**SECCIÓN DE TEXTO**:

=-=-=

Por Germán Ayala Osorio, comunicador social y politólogo. Columna EL
PUEBLO
El devenir del conflicto armado
interno y las circunstancias objetivas que hicieron posible, viable y legítimo
el levantamiento armado y la vigencia hasta hoy, de los grupos subversivos,
están íntimamente relacionadas con el comportamiento de las élites, bogotana y
sus ‘pares’ regionales, que operan como
una suerte de espejos.
De esas élites se puede decir que
no han sido los referentes éticos y políticos para el diseño y consolidación de
un proyecto de nación que reconozca la diversidad cultural del país. Por el
contrario, dichas élites, con su actuar, históricamente han profundizado la
idea de un país de regiones, con el
claro propósito de entronizar las prácticas feudales
asociadas a las formas como han ejercido el poder político y económico. Desde
sus feudos se han opuesto al desarrollo de un Estado-nación moderno. Desde
allí, desde sus territorios y enclaves económicos, han solidificado prácticas
endogámicas con las que lograron reproducirse en el tiempo.

=-=-=

**DATOS EXTRAÍDOS**:
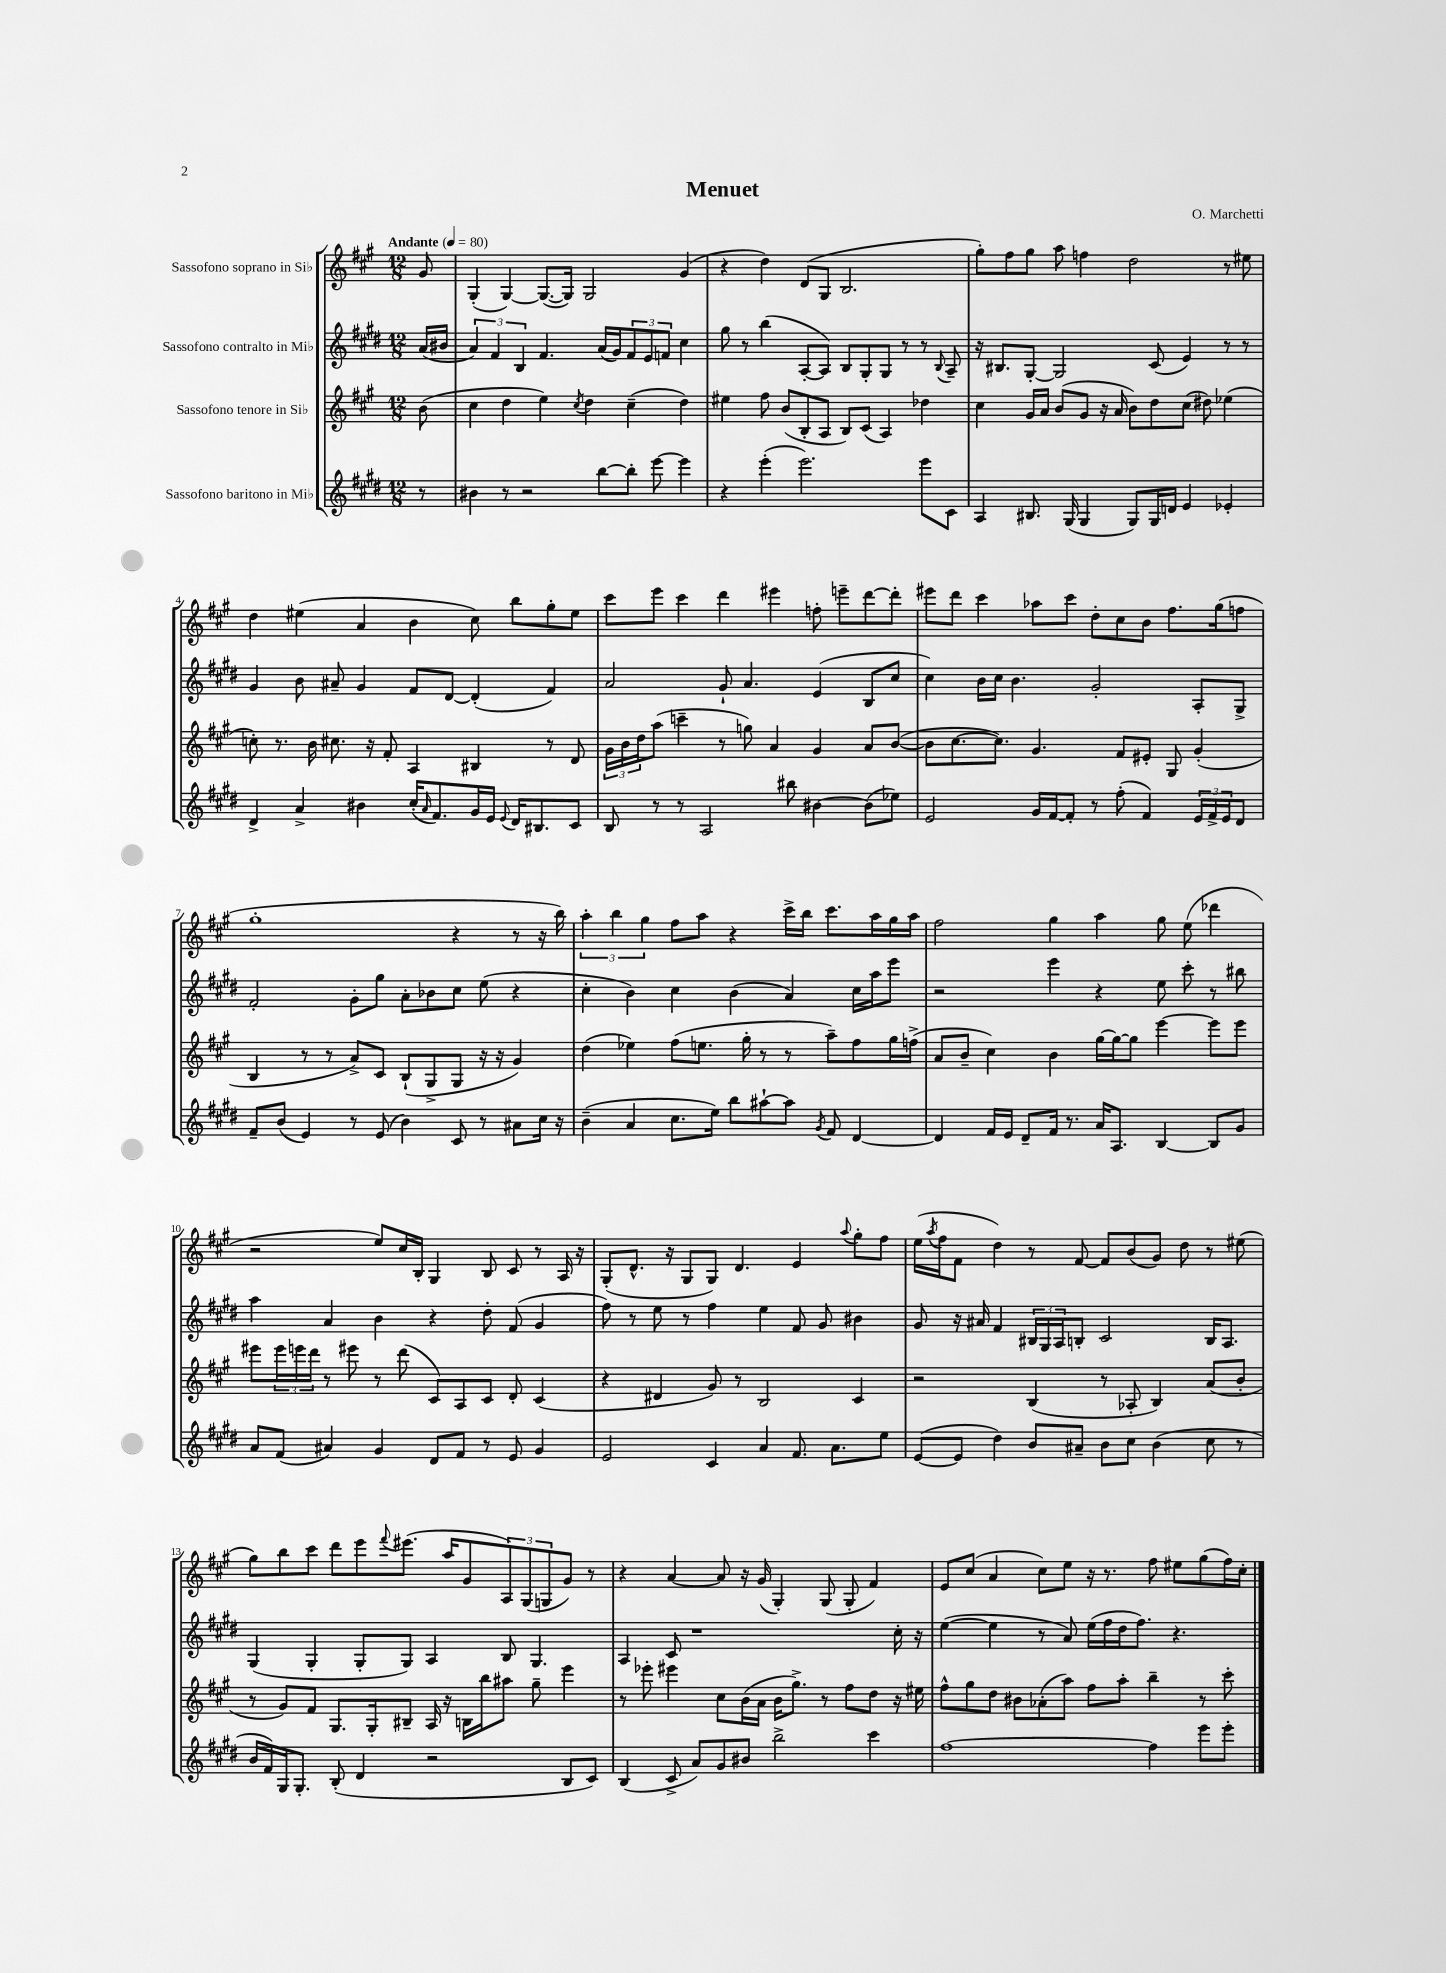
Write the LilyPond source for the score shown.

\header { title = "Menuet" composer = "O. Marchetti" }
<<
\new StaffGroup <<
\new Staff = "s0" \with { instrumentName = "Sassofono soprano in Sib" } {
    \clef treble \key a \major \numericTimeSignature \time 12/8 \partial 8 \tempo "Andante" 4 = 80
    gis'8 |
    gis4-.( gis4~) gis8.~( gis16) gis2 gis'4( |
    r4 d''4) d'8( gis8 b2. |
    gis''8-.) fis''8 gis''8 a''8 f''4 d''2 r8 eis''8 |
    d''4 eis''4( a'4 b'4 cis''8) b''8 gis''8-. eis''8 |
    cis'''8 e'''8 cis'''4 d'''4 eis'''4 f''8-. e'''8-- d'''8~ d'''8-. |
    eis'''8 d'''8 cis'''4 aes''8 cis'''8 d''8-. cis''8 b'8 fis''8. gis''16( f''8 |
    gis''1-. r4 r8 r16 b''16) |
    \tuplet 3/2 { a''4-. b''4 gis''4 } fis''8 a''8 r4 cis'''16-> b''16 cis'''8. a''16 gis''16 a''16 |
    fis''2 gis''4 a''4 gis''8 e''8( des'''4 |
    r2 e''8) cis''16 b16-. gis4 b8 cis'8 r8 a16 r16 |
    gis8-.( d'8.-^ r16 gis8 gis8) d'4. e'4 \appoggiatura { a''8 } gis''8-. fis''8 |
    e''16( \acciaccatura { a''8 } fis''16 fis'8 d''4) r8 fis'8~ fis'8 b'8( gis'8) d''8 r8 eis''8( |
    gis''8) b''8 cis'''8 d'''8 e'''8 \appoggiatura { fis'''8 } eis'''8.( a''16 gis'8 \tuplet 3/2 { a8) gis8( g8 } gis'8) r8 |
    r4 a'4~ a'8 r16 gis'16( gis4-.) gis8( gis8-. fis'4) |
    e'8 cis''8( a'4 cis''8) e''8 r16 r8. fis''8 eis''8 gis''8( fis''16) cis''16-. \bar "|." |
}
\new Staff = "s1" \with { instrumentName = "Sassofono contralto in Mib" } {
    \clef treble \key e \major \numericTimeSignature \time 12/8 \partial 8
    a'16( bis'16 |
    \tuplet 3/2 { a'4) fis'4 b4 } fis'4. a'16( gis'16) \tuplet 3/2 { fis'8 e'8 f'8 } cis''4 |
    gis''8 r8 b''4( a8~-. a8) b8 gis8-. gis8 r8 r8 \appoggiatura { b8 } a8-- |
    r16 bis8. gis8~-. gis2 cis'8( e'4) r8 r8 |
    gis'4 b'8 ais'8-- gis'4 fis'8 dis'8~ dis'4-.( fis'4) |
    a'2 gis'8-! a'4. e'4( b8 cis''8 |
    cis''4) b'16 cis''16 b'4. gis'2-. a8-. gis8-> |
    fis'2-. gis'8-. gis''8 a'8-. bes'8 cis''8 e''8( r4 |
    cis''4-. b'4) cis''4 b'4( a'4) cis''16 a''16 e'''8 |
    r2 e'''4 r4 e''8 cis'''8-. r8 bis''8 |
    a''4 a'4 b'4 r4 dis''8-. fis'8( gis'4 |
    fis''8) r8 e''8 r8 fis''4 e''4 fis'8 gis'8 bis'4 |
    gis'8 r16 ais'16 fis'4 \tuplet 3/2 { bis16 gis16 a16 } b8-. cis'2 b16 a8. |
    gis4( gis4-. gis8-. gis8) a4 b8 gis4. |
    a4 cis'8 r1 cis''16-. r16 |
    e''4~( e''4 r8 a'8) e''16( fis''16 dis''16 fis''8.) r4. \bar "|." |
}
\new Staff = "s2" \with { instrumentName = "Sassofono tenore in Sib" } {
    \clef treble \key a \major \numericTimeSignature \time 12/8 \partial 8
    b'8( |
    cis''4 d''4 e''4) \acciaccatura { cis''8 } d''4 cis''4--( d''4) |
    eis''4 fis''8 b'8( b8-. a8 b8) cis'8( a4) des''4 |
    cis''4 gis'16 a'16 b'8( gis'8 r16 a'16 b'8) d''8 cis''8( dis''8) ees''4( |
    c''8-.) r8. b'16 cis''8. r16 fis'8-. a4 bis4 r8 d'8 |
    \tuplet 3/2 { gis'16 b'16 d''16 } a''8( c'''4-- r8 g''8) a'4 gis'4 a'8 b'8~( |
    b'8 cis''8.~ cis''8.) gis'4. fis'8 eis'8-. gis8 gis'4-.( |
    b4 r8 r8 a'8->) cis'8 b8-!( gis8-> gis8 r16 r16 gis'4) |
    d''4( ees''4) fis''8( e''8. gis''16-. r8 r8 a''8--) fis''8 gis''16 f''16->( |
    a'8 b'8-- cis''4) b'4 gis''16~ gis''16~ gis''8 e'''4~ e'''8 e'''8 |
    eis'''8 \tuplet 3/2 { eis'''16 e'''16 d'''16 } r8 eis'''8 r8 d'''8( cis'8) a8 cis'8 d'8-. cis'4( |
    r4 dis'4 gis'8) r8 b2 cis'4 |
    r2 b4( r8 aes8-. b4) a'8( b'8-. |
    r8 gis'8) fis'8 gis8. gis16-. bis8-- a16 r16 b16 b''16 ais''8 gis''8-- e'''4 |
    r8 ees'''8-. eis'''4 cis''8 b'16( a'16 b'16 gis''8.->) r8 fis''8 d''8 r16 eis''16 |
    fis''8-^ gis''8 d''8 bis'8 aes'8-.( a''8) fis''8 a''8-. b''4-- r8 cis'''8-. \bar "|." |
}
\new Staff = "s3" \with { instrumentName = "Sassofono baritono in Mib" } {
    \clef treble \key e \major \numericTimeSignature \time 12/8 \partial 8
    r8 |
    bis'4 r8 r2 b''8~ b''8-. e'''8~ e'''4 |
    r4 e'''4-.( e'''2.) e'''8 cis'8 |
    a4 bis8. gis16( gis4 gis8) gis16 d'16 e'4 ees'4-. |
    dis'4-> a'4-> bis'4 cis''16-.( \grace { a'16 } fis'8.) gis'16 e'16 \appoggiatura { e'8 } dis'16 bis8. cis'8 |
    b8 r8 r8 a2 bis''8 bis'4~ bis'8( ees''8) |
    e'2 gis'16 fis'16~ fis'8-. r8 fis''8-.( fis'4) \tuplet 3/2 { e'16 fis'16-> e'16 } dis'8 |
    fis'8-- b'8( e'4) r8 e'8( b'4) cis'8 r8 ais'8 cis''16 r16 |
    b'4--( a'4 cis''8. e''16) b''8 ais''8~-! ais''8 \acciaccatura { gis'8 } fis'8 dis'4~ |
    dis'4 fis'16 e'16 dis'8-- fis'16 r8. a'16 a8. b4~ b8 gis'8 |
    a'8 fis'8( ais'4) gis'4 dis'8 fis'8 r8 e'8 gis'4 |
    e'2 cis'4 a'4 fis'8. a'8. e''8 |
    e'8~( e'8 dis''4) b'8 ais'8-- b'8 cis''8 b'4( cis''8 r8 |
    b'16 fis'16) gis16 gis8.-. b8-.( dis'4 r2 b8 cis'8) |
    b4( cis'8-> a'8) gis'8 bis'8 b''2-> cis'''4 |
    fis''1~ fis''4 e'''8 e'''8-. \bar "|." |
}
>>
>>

=-=-=

**INSTRUCCIONES**: Por favor, responde: según el texto, ¿a qué se han opuesto las élites desde sus feudos?

**RESPUESTA**: Se han opuesto al desarrollo de un Estado-nación moderno.